La sharía nuestra: La pestilencia aceptada.

De su boca brotaban bendiciones como si fueran propias. Hablaba de amor, de caridad, de orden. Citaba la Biblia con soltura, sobre todo los evangelios, mientras el camuflado militar y el fusil terciado le desmentían cada palabra. El arma colgaba de su hombro, llegaba a la cadera y, por pura inercia, apuntaba a veces al suelo y a veces a la gente. Sin distinción. Como su dueño.

Escucharlo daba gusto. Decía lo correcto. Sonaba justo, sabio, necesario. Un hombre de autoridad. Un prohombre. Alguien en quien confiar cuando el Estado ya no llegaba o llegaba tarde, torpe o de rodillas.

La ilusión duró poco.

A sus pies arrojaron a tres muchachos harapientos. El acusador era su vecino: campesino viejo, regordete, de bigote duro y mirada de ave rapaz, con un aire de aristocracia mal aprendida y un acento andino que no pedía permiso.
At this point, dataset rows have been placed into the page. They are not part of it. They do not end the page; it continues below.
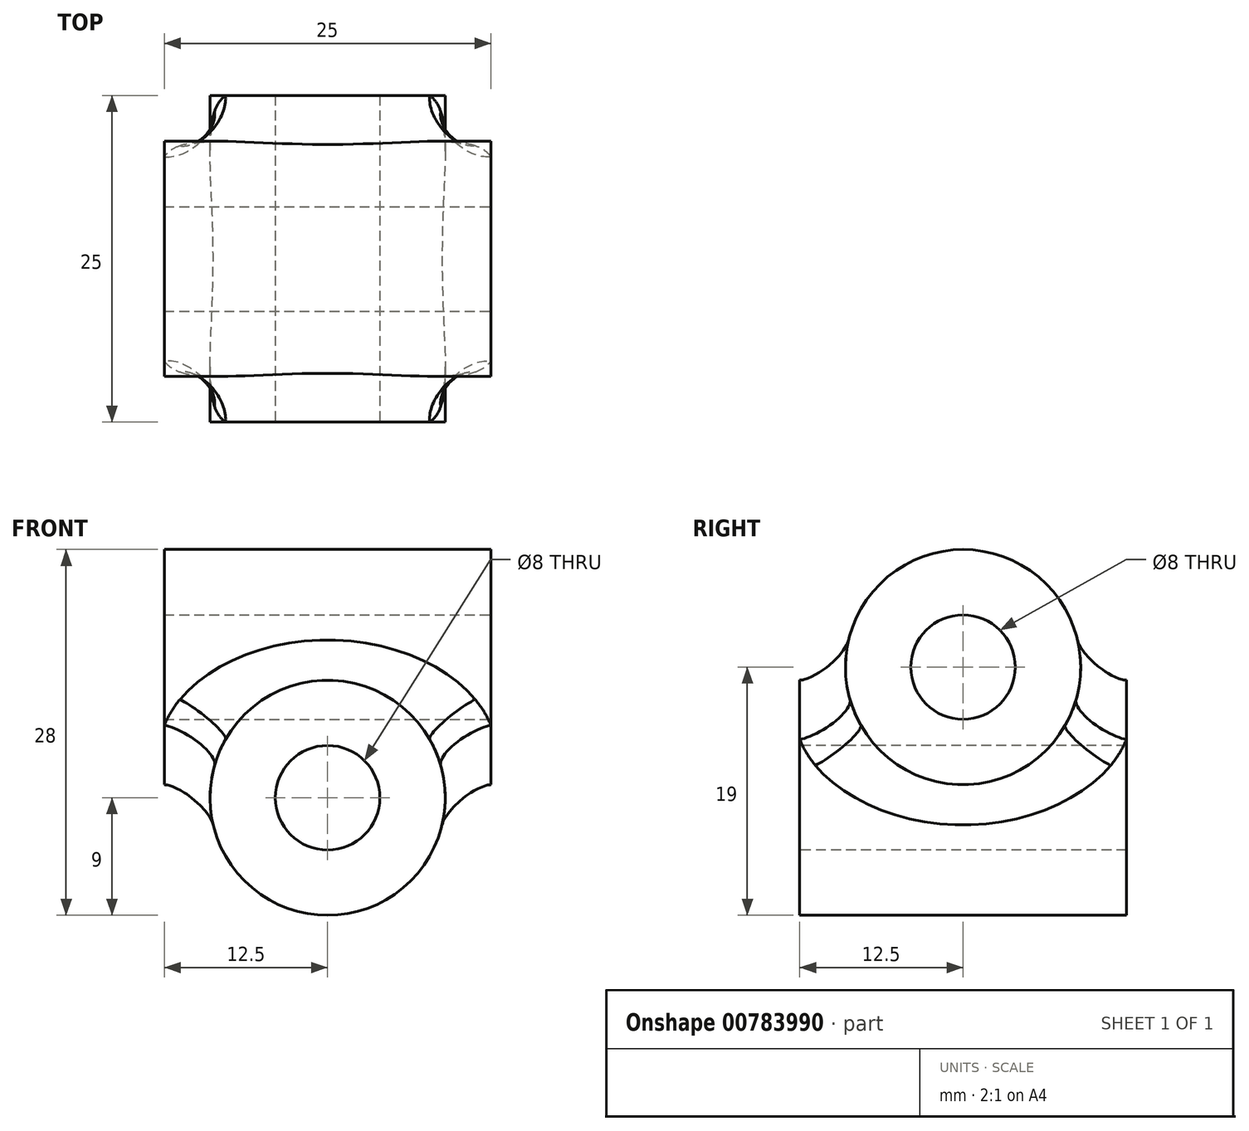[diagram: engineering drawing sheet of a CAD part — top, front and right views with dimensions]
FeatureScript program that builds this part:
annotation { "Feature Type Name" : "Feature", "Feature Type Description" : "" }
export const myFeature = defineFeature(function(context is Context, id is Id, definition is map)
    precondition{}
    {
        {
            var Q0;
            Q0=qCreatedBy(makeId("Front.planeOp"),FACE);
            var sketch = newSketch(context, id + "F0", { "sketchPlane" : qUnion([Q0])});
            skCircle(sketch, "E0", {"center": v(0, 0) * mm, "radius": 9 * mm});
            skSolve(sketch);
        }
        {
            var Q0;
            Q0=qCreatedBy(makeId("Right.planeOp"),FACE);
            var sketch = newSketch(context, id + "F1", { "sketchPlane" : qUnion([Q0])});
            skCircle(sketch, "E1", {"center": v(0, 10) * mm, "radius": 9 * mm});
            skSolve(sketch);
        }
        {
            var Q0;
            Q0=makeQuery(id+"F0.imprint","IMPRINT",FACE,{"disambiguationData":[TD([[makeQuery(id+"F0.imprint","IMPRINT",EDGE,{"derivedFrom":sQuery(id+"F0.wireOp",EDGE,"E0")}),1.0]])]});
            extrude(context, id + "F2", {"entities" : qUnion([Q0]), "endBound" : BoundingType.SYMMETRIC, "depth" : 25 * mm, "offsetDistance" : 25 * mm});
        }
        {
            var Q0;
            Q0=makeQuery(id+"F1.imprint","IMPRINT",FACE,{"disambiguationData":[TD([[makeQuery(id+"F1.imprint","IMPRINT",EDGE,{"derivedFrom":sQuery(id+"F1.wireOp",EDGE,"E1")}),1.0]])]});
            extrude(context, id + "F3", {"entities" : qUnion([Q0]), "operationType" : NewBodyOperationType.ADD, "endBound" : BoundingType.SYMMETRIC, "depth" : 25 * mm, "offsetDistance" : 25 * mm});
        }
        {
            var Q0;
            Q0=makeQuery(id+"F2.opExtrude","CAP_FACE",FACE,{"disambiguationData":[OSD([sQuery(id+"F0.wireOp",EDGE,"E0")])],"isStart":false});
            var sketch = newSketch(context, id + "F4", { "sketchPlane" : qUnion([Q0])});
            skPoint(sketch, "E2", {"position": v(0, 0) * mm});
            skSolve(sketch);
        }
        {
            var Q0;
            Q0=sQuery(id+"F4.wireOp",VERTEX,"E2");
            var Q1;
            Q1=makeQuery(id+"F2.opExtrude","SWEPT_BODY",BODY,{"disambiguationData":[OSD([sQuery(id+"F0.wireOp",EDGE,"E0")])]});
            hole(context, id + "F5", {"style" : HoleStyle.SIMPLE, "endStyle" : HoleEndStyle.THROUGH, "holeDiameter" : 8 * mm, "majorDiameter" : 5 * mm, "isTappedThrough" : true, "tappedDepth" : 12 * mm, "tapClearance" : 3, "locations" : qUnion([Q0]), "scope" : qUnion([Q1])});
        }
        {
            var Q0;
            Q0=makeQuery(id+"F3.opExtrude","CAP_FACE",FACE,{"disambiguationData":[OSD([sQuery(id+"F1.wireOp",EDGE,"E1")])],"isStart":false});
            var sketch = newSketch(context, id + "F6", { "sketchPlane" : qUnion([Q0])});
            skPoint(sketch, "E3", {"position": v(0, 10) * mm});
            skSolve(sketch);
        }
        {
            var Q0;
            Q0=sQuery(id+"F6.wireOp",VERTEX,"E3");
            var Q1;
            Q1=makeQuery(id+"F2.opExtrude","SWEPT_BODY",BODY,{"disambiguationData":[OSD([sQuery(id+"F0.wireOp",EDGE,"E0")])]});
            hole(context, id + "F7", {"style" : HoleStyle.SIMPLE, "endStyle" : HoleEndStyle.THROUGH, "holeDiameter" : 8 * mm, "majorDiameter" : 5 * mm, "isTappedThrough" : true, "tappedDepth" : 12 * mm, "tapClearance" : 3, "locations" : qUnion([Q0]), "scope" : qUnion([Q1])});
        }
        {
            var Q0;
            Q0=makeQuery(id+"F3.boolean.opBoolean","INTERSECT",EDGE,{"derivedFrom":[makeQuery(id+"F2.opExtrude","SWEPT_FACE",FACE,{"disambiguationData":[OSD([sQuery(id+"F0.wireOp",EDGE,"E0")])]}),makeQuery(id+"F3.opExtrude","SWEPT_FACE",FACE,{"disambiguationData":[OSD([sQuery(id+"F1.wireOp",EDGE,"E1")])]})]});
            fillet(context, id + "F8", {"entities" : qUnion([Q0]), "radius" : 4 * mm, "tangentPropagation" : true, "rho" : 0.3, "crossSection" : FilletCrossSection.CONIC, "allowEdgeOverflow" : false});
        }
    });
Con ellos sostenía desde hacía años una disputa por una parcela heredada de sus abuelos. Eso se sabía. Pero no importaba.

Los acusó sin rodeos: dijo que habían abusado de su nieta. Una niña de un año. Testigo perfecta: muda para siempre, incapaz de confirmar o negar nada.

El comandante escuchó en silencio. El mismo que minutos antes repartía catecismo improvisado decidió cambiar de libro. Regresó al Antiguo Testamento. Al dios de la sangre, el castigo y el genocidio. No dio órdenes. No quiso intermediarios. Tomó el machete del propio acusador y, con una calma casi pedagógica, decapitó a los tres muchachos. No fue de un golpe. Fue como cortar, metódicamente, pan.

Nadie gritó.

La vereda entera aceptó la acusación como verdad y la sentencia como justicia. Todos. Hasta que, en el instante exacto en que la última cabeza se separó del cuerpo y antes de que tocara el suelo seco, un niño de diez años preguntó, con la lógica que solo conserva quien aún no aprende a obedecer:

—¿Pero alguien revisó a la niña?

La pregunta cayó peor que los cuerpos. Pero no importó. La autoridad no se discute. En esos rincones, al borde del paraíso verde y fértil, hacía tiempo que ni Ejército ni Policía significaban nada. Cuando no eran aliados cautivos del comandante, eran adornos prescindibles, bufones de verde oliva esperando su turno de desaparecer.

Y si alguna fuerza institucional intentaba intervenir, aparecía la otra horda: la de los “defensores de derechos humanos”, siempre puntuales para gritar abuso cuando el poder oficial pellizcaba al terror, pero mudos —o exquisitamente abstractos— cuando el terror cortaba cabezas. Entonces hablaban de contexto, de causas estructurales, de territorio, casi como si al resto nos tocara pedir perdón por existir. Diseccionaban la barbarie con precisión académica, fría, casi elegante; aprendieron a vivir del caos como objeto de análisis.

La niña nunca fue examinada.

Los muertos no reclamaron.

El comandante siguió predicando.

El Estado no llegó.

El criminal gobernó.

Los defensores de derechos humanos, acostumbrados a vivir de la carroña social, explicaron.

Y la comunidad, agradecida, aprendió a llamar orden a la peste.